** Opening Document segment block **

Overall, the president’s request would raise the budget for the federal education department by $29.8 billion, or just over 40%.
The budget plan also includes:
- A boost for special education funding. The president is seeking an additional $2.6 billion, or around a 20% increase, for Individuals with Disabilities Education Act grants. That brings the total to $15.5 billion. The administration says it marks a “significant first step” toward its campaign promise of providing all of the money the federal government is supposed to spend on these students.
- More counselors, nurses, and mental health professionals in schools. The proposal includes $1 billion to add more of these roles.
- More for child care and Head Start. The early childhood programs would both get a boost, with the Head Start budget increasing by $1.2 billion (to $11.9 billion) and the Child Care and Development Block Grant increasing by $1.5 billion (to $7.4 billion).
- A big increase for the relatively small community schools program. The Biden administration’s ask is for more than $400 million, up from $30 million, to support schools that offer additional wraparound services to students and families.
- More money for the Office for Civil Rights. The plan would put an additional $144 million, a 10% increase, toward the department that investigates claims of discrimination in schools and helps enforce civil rights laws.
- $100 million to launch a school desegregation grant program. That money could be used to help communities come up with plans to make schools more diverse, or to turn those plans into reality. A similar, smaller program was launched at the end of the Obama administration, but Trump officials canceled it before school districts got any money.

** Closing Document segment block **

Work task A:
Rewrite the rows in the part that opens with the line containing "Jääportit Cap Classic" and closes with the line containing "8:00 AM - 5:00 PM", replacing "Select" with "Choose" and changing nothing else. Leave the pictures out of your answer.
The text above has no connection to the rows that come after it.

** Opening Supplied material block **

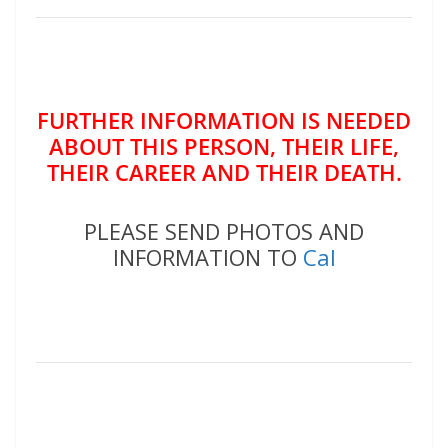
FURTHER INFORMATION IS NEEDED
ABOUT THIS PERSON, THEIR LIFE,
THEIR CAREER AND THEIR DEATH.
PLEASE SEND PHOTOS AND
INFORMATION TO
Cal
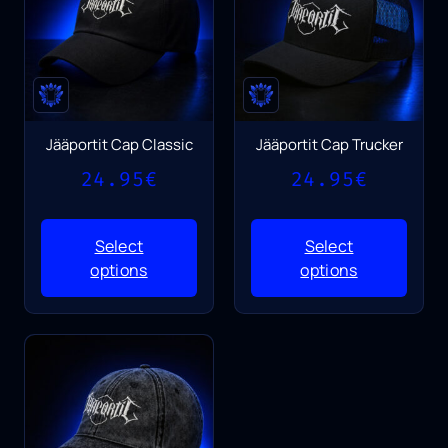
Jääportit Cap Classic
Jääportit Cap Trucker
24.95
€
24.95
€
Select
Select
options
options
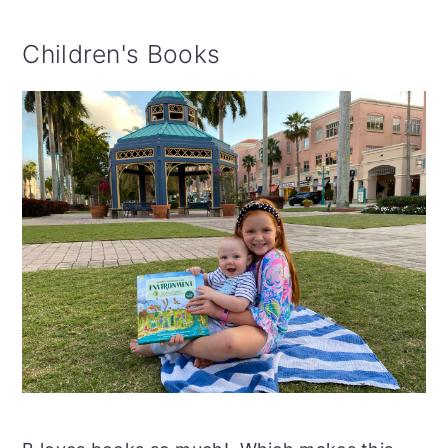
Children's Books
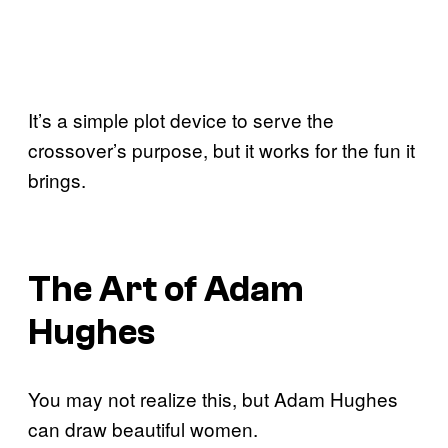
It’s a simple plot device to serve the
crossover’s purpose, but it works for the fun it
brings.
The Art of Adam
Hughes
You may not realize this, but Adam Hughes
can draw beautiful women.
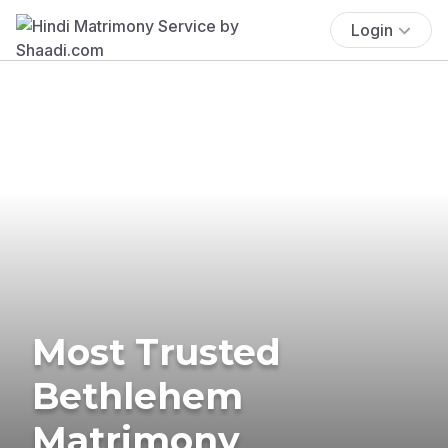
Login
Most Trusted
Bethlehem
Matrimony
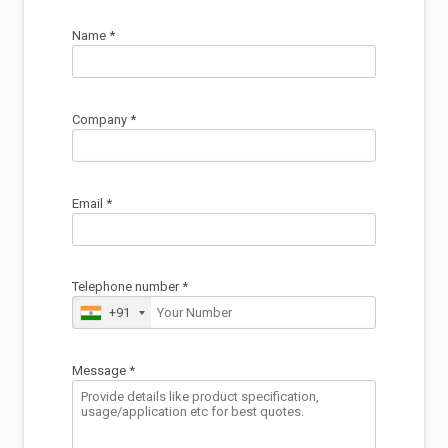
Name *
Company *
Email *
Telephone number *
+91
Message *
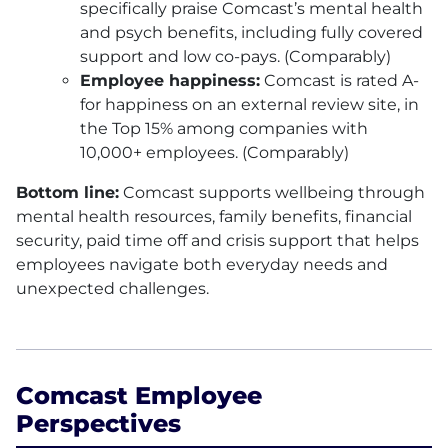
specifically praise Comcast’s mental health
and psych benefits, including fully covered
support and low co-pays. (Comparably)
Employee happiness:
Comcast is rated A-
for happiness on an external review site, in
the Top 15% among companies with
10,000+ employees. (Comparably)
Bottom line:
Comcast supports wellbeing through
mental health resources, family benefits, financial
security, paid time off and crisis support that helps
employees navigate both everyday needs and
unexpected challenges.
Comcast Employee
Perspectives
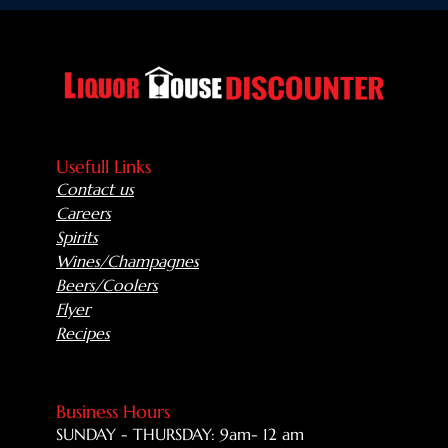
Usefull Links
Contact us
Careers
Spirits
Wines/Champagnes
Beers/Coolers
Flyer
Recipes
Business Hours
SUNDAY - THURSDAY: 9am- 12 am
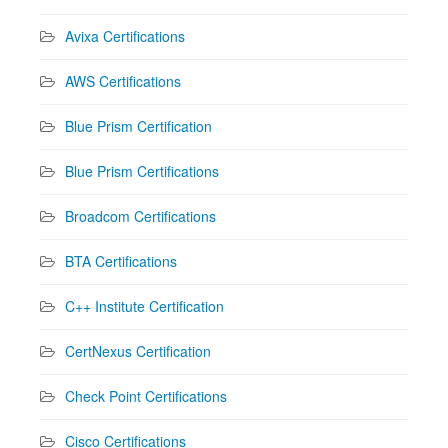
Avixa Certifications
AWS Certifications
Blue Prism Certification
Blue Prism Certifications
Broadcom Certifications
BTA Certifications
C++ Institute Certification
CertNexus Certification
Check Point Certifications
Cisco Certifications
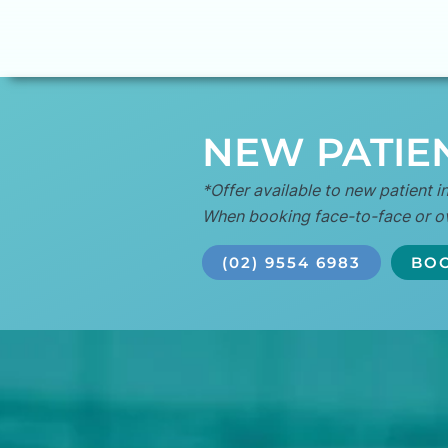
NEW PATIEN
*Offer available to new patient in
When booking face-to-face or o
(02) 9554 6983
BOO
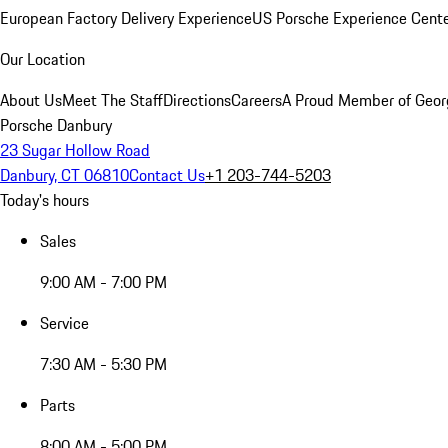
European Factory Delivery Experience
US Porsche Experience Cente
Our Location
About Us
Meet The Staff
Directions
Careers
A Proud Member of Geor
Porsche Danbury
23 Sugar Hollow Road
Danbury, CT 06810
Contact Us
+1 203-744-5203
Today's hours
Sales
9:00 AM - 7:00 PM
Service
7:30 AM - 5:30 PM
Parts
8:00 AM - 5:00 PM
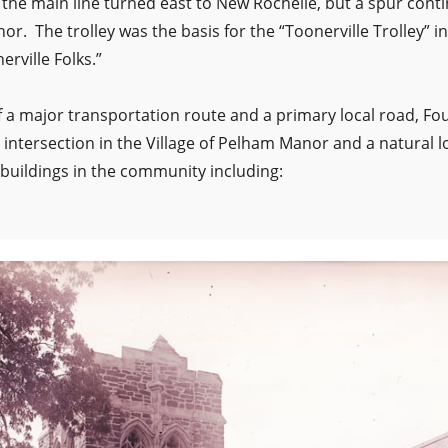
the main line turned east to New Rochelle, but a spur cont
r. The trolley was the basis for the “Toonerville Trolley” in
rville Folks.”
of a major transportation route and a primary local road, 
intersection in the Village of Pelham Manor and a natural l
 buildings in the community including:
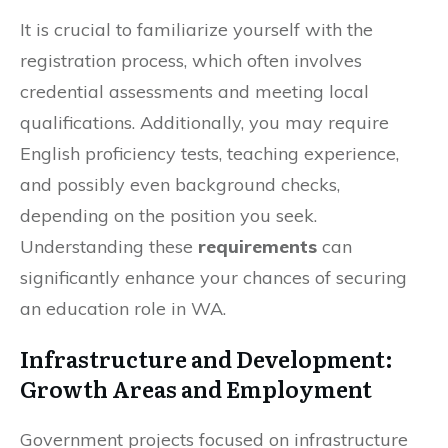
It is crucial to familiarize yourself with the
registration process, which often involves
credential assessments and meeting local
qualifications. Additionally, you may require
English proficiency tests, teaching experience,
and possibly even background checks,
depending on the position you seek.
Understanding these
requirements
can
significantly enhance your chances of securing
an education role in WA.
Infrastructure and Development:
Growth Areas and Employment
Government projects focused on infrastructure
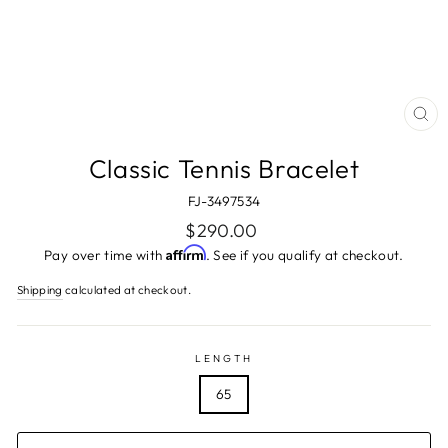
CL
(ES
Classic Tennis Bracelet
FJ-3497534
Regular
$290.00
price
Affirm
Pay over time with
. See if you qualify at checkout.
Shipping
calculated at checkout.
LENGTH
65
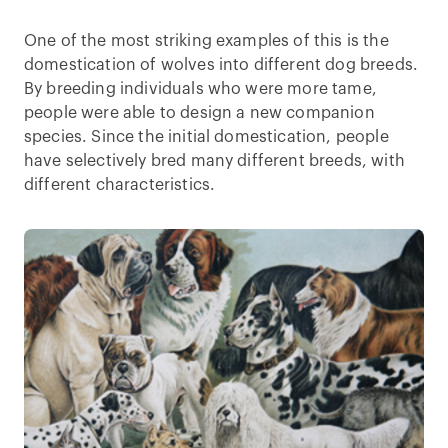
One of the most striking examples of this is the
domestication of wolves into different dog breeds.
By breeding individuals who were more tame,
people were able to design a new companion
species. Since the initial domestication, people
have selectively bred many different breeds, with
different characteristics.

** Closing Supplied material block **

Work task B:
For each statement, say whether it agrees with the education budget text, and quote the words from the text that decide it.
(i) The Head Start budget would grow by $1.2 billion.
(ii) The community schools program currently receives $400 million.
(iii) Trump officials canceled the earlier desegregation program after school districts had received money from it.

Expected answer A:
Jääportit Cap Classic
Jääportit Cap Trucker
24.95
€
24.95
€
Choose
Choose
options
options
Children's Books
It’s a simple plot device to serve the
crossover’s purpose, but it works for the fun it
brings.
The Art of Adam
Hughes
You may not realize this, but Adam Hughes
can draw beautiful women.
Login
Most Trusted
Bethlehem
Matrimony
Name *
Company *
Email *
Telephone number *
+91
Message *
specifically praise Comcast’s mental health
and psych benefits, including fully covered
support and low co-pays. (Comparably)
Employee happiness:
Comcast is rated A-
for happiness on an external review site, in
the Top 15% among companies with
10,000+ employees. (Comparably)
Bottom line:
Comcast supports wellbeing through
mental health resources, family benefits, financial
security, paid time off and crisis support that helps
employees navigate both everyday needs and
unexpected challenges.
Comcast Employee
Perspectives
Usefull Links
Contact us
Careers
Spirits
Wines/Champagnes
Beers/Coolers
Flyer
Recipes
Business Hours
SUNDAY - THURSDAY: 9am- 12 am
Avixa Certifications
AWS Certifications
Blue Prism Certification
Blue Prism Certifications
Broadcom Certifications
BTA Certifications
C++ Institute Certification
CertNexus Certification
Check Point Certifications
Cisco Certifications
NEW PATIEN
*Offer available to new patient in
When booking face-to-face or o
(02) 9554 6983
BOO
European Factory Delivery Experience
US Porsche Experience Cente
Our Location
About Us
Meet The Staff
Directions
Careers
A Proud Member of Geor
Porsche Danbury
23 Sugar Hollow Road
Danbury, CT 06810
Contact Us
+1 203-744-5203
Today's hours
Sales
9:00 AM - 7:00 PM
Service
7:30 AM - 5:30 PM
Parts
8:00 AM - 5:00 PM

Expected answer B:
(i) Yes: "with the Head Start budget increasing by $1.2 billion (to $11.9 billion)"
(ii) No: "The Biden administration’s ask is for more than $400 million, up from $30 million"
(iii) No: "Trump officials canceled it before school districts got any money"